Tom Derringer and the Aluminum Airship by Lawrence Watt-Evans

Tom Derringer and the Aluminum Airship by Lawrence Watt-Evans

Author:Lawrence Watt-Evans
Format: epub


Chapter Seven

The Reverend Hezekiah McKee, and

Professor Aloysius Vanderhart

Iwas at the door of the Pierce Archive at a quarter to eight the next day, waiting eagerly until Dr. Pierce opened for business, shortly before the hour. I had two topics to research – airships and Hezekiah McKee. Allow me to tell you what I learned separately, and beginning with the latter.

The Reverend Hezekiah McKee had been born and raised in South Carolina, the son of a dealer in slaves. Upon his home state’s secession in 1861 he had enlisted in the Confederate Army, and he had fought bravely for the South, distinguishing himself in several battles, and rising to the rank of captain shortly before General Lee’s surrender.

He had accepted the South’s defeat and had gone into the Baptist ministry, but had then been involved briefly with the Ku Klux Klan – the exact nature of his involvement was unclear, the accounts in the archive vague and contradictory, but by 1872 the result had been the loss of his congregation, and his exile from South Carolina. He had gone West, but as neither settler nor preacher; instead he had been a hired gun and sometime adventurer.

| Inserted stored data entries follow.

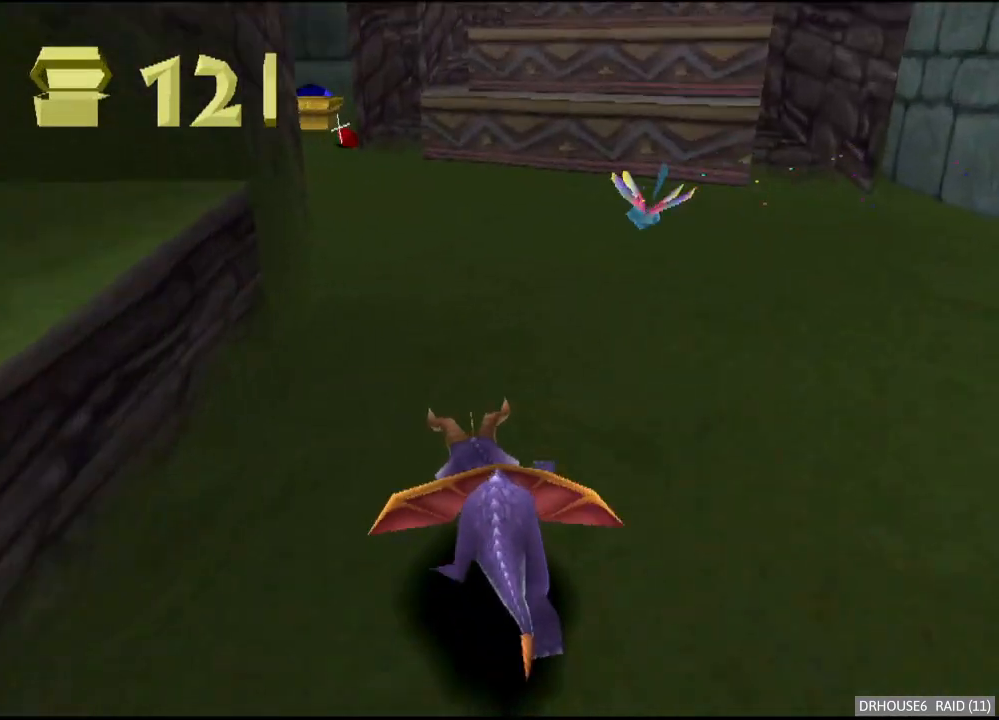
{"buttons": ["B"], "left_stick": "up-left", "right_stick": "center", "button_events": [[450, "X", "up"], [467, "B", "down"]]}
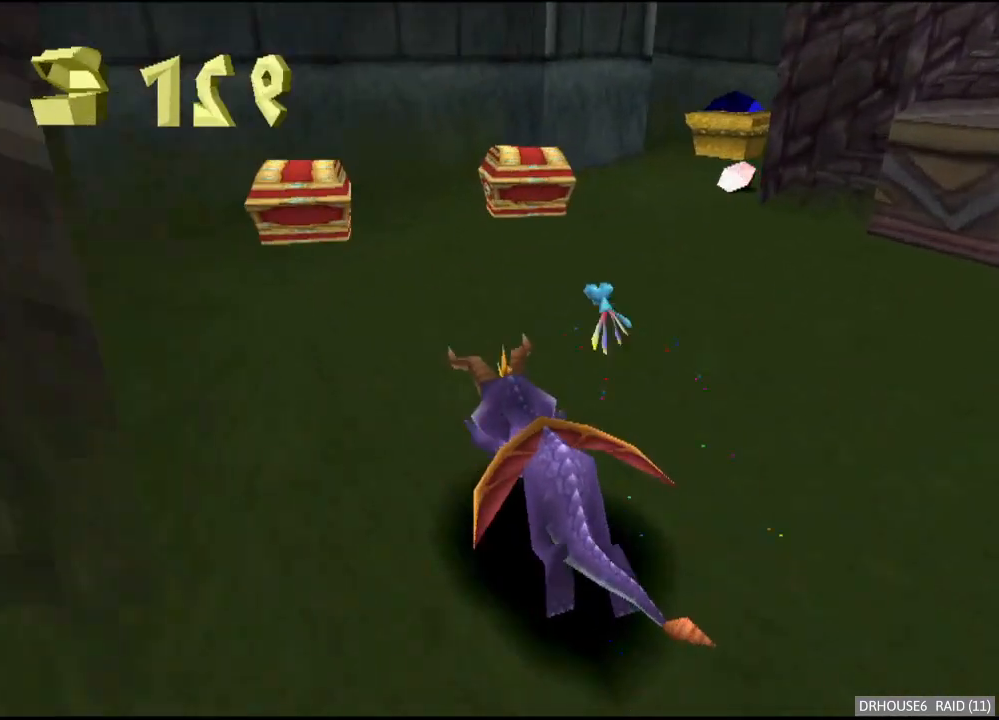
{"buttons": ["X"], "left_stick": "right", "right_stick": "center", "button_events": [[33, "B", "up"], [83, "X", "down"], [317, "X", "up"], [400, "A", "down"], [450, "A", "up"], [483, "X", "down"]]}
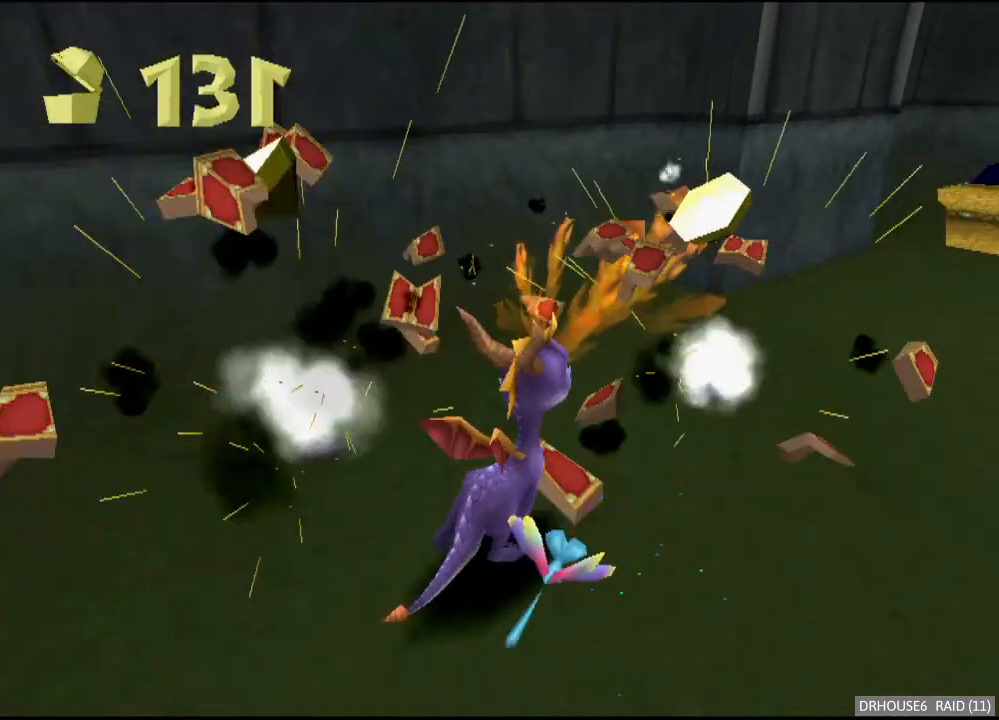
{"buttons": ["X"], "left_stick": "up-left", "right_stick": "center", "button_events": []}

That last, of course, was why some of his biographical details were included in the archives. He had been reasonably successful in his new career, and by 1879 he was the leader of a small band of mercenaries, men from a variety of backgrounds – one was even said to be a Scottish laird.

Then in 1880 the Lost City had appeared outside Flagstaff, and the Reverend McKee had joined in the rush to loot it. He had survived the city’s disappearance, according to several witnesses, but had then vanished, along with his men. They were not dead; every so often one of them would turn up in Flagstaff to re-provision. Except for these supply runs, though, they were never seen again. No one had gone looking for McKee, so far as the records in the archives could tell me – and why should anyone do so? McKee was not a particularly pleasant fellow and was not wanted for any serious crimes. To the best of my knowledge, no one had any compelling reason to seek him out.

As for airships, I knew, of course, about Thaddeus Lowe and the other aeronauts who had ventured upward during the Civil War, providing reconnaissance and signaling capability, but those were tethered balloons, not dirigibles.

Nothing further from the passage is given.